**Exercise details:** The full listing, minus its pictures, should be printed again exactly as it stands.
[Given records — start]
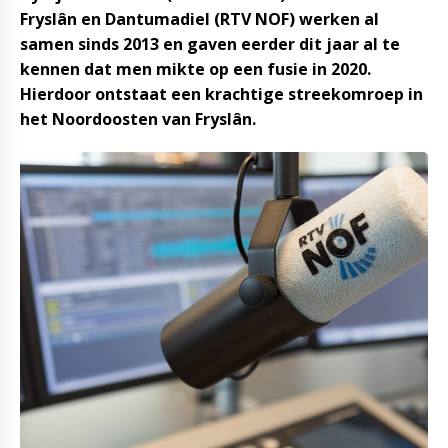
Fryslân en Dantumadiel (RTV NOF) werken al
samen sinds 2013 en gaven eerder dit jaar al te
kennen dat men mikte op een fusie in 2020.
Hierdoor ontstaat een krachtige streekomroep in
het Noordoosten van Fryslân.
[Given records — finish]
**Result of the exercise:**
Fryslân en Dantumadiel (RTV NOF) werken al
samen sinds 2013 en gaven eerder dit jaar al te
kennen dat men mikte op een fusie in 2020.
Hierdoor ontstaat een krachtige streekomroep in
het Noordoosten van Fryslân.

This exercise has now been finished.